La conversación, tuvo, pues, que ser general, como lo había sido antes de la comida.
Se acercó entonces a doña Mercedes. La excelente señora lo recibió como de costumbre. Su exquisito tacto, su mundo, su refinamiento proverbial, quedaron elocuentemente demostrados en aquella ocasión. Con una frase amable y oportuna supo inspirar tranquilidad y confianza a quien parecía dispuesto a implorarlas.
Pero Rodolfo tenía la muerte en el alma; su situación allí era tan difícil, tan incómoda, tan insoportable, que no pudo resistirla durante largo tiempo. Al cabo de algunos momentos pidió a Lucía permiso para retirarse.
Al despedirse se convenció de que ella, a su vez, había deseado hablarle a solas. Pudo notarlo en la contrariedad con que le dijo su amiga:
-¡Pero, si es aún muy temprano! ¿De veras, se siente usted tan mal que no pueda permanecer en nuestra compañía una hora más?

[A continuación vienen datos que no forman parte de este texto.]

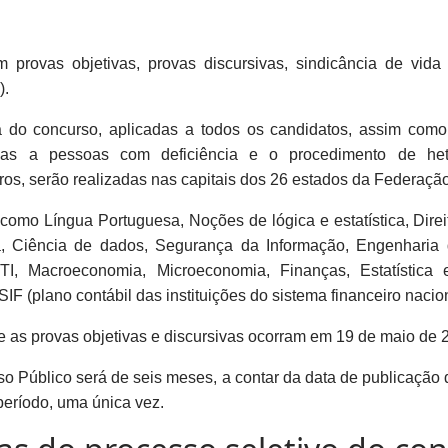
m provas objetivas, provas discursivas, sindicância de vida 
).
a do concurso, aplicadas a todos os candidatos, assim como 
das a pessoas com deficiência e o procedimento de hete
os, serão realizadas nas capitais dos 26 estados da Federação 
como Língua Portuguesa, Noções de lógica e estatística, Dire
Ciência de dados, Segurança da Informação, Engenharia de
, Macroeconomia, Microeconomia, Finanças, Estatística e
IF (plano contábil das instituições do sistema financeiro nacion
ue as provas objetivas e discursivas ocorram em 19 de maio de 
o Público será de seis meses, a contar da data de publicação 
período, uma única vez.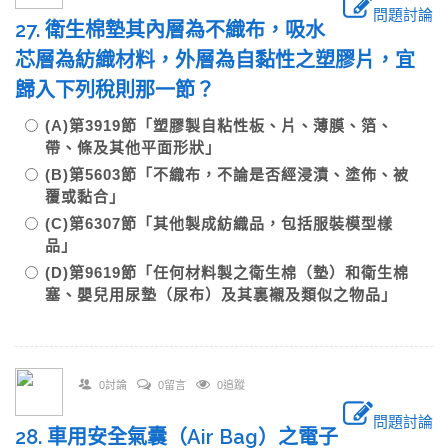
問題討論
27. 衛生棉墊其內層為不織布，吸水
芯層為紡織材料，外層為自黏性之塑膠片，宜
歸入下列稅則那一節？
(A)第3919節「塑膠製自粘性板、片、薄膜、箔、
帶、條及其他平面形狀」
(B)第5603節「不織布，不論是否經浸漬、塗佈、被
覆或黏合」
(C)第6307節「其他製成紡織品，包括服裝模型樣
品」
(D)第9619節「任何材料製之衛生棉（墊）和衛生棉
塞、嬰兒用尿墊（尿布）及其裏襯及類似之物品」
0討論
0留言
0追蹤
問題討論
28. 車用安全氣囊（Air Bag）之電子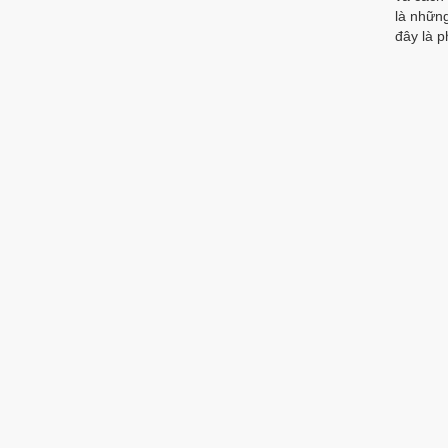
là nhữn
đây là 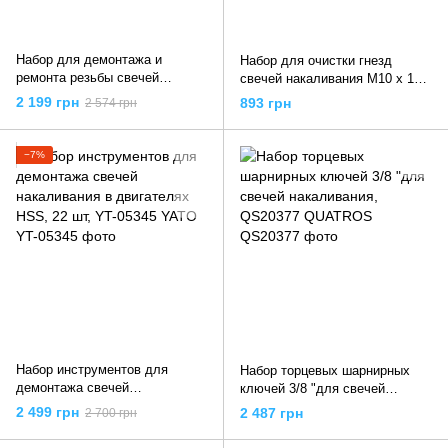
Набор для демонтажа и
Набор для очистки гнезд
ремонта резьбы свечей
свечей накаливания M10 x 1
накаливания 8-10mm, G02794
мм, M12 x 1.25 мм, Cr-V, 3 шт
2 199 грн
893 грн
2 574 грн
GEKO
+ кейс, YT-05341 YATO
−7%
Набор инструментов для
Набор торцевых шарнирных
демонтажа свечей
ключей 3/8 "для свечей
накаливания в двигателях
накаливания, QS20377
2 499 грн
2 487 грн
2 700 грн
HSS, 22 шт, YT-05345 YATO
QUATROS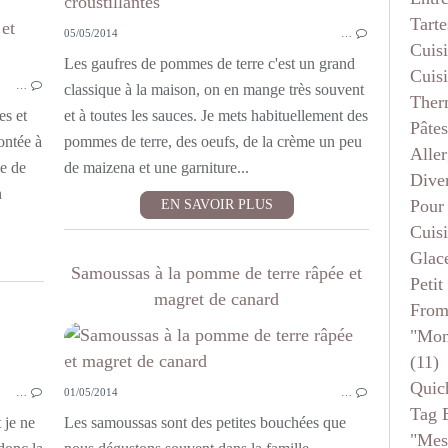
Tarte
05/05/2014
…
GÂTEAUX - MOELLEUX
Cuis
Les gaufres de pommes de terre c'est un grand
Cuis
…
classique à la maison, on en mange très souvent
Ther
es et
et à toutes les sauces. Je mets habituellement des
Pâtes
ontée à
pommes de terre, des oeufs, de la crème un peu
Aller
le de
de maizena et une garniture...
Dive
n
Pour
EN SAVOIR PLUS
Cuis
Glace
Samoussas à la pomme de terre râpée et
Petit
magret de canard
From
"mon
(11)
ENTRÉES
Quic
…
01/05/2014
…
TARTES
Tag 
 je ne
Les samoussas sont des petites bouchées que
"mes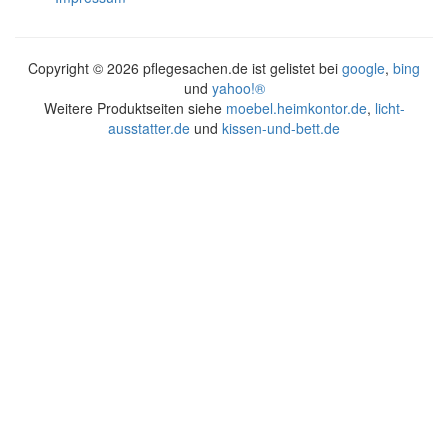
Copyright ©
2026 pflegesachen.de ist gelistet bei
google
,
bing
und
yahoo!®
Weitere Produktseiten siehe
moebel.heimkontor.de
,
licht-
ausstatter.de
und
kissen-und-bett.de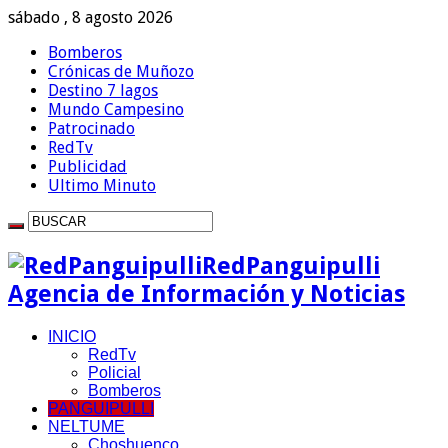
sábado , 8 agosto 2026
Bomberos
Crónicas de Muñozo
Destino 7 lagos
Mundo Campesino
Patrocinado
RedTv
Publicidad
Ultimo Minuto
RedPanguipulli
Agencia de Información y Noticias
INICIO
RedTv
Policial
Bomberos
PANGUIPULLI
NELTUME
Choshuenco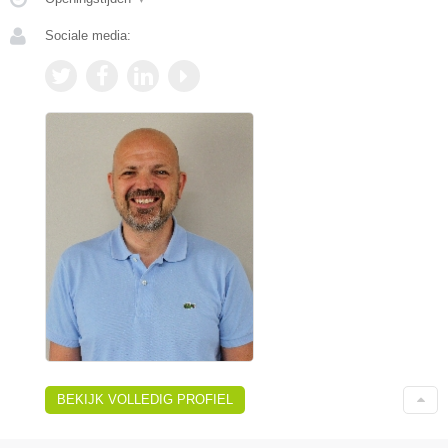
Sociale media:
BEKIJK VOLLEDIG PROFIEL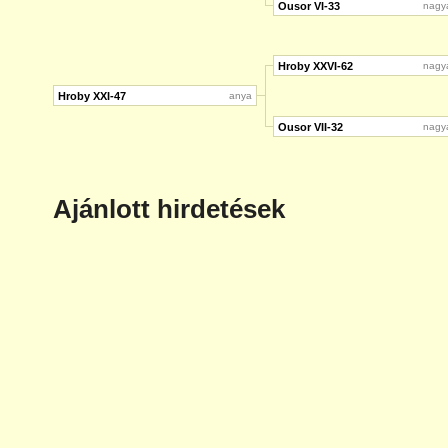
Ousor VI-33
nagy
Hroby XXVI-62
nagy
Hroby XXI-47
anya
Ousor VII-32
nagy
Ajánlott hirdetések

-Prefiero retirarme, si usted me lo permite, Lucía -replicó Rodolfo con tono y ademán que no daban lugar a la menor duda respecto al verdadero estado de su ánimo.
Y enseguida añadió:
-¿Podría ver a usted mañana?
-¿A qué hora?
-A la que usted disponga
-Le aguardaré, entonces, a la una.
Rodolfo se inclinó y, despidiéndose por segunda vez, salió discretamente de la sala.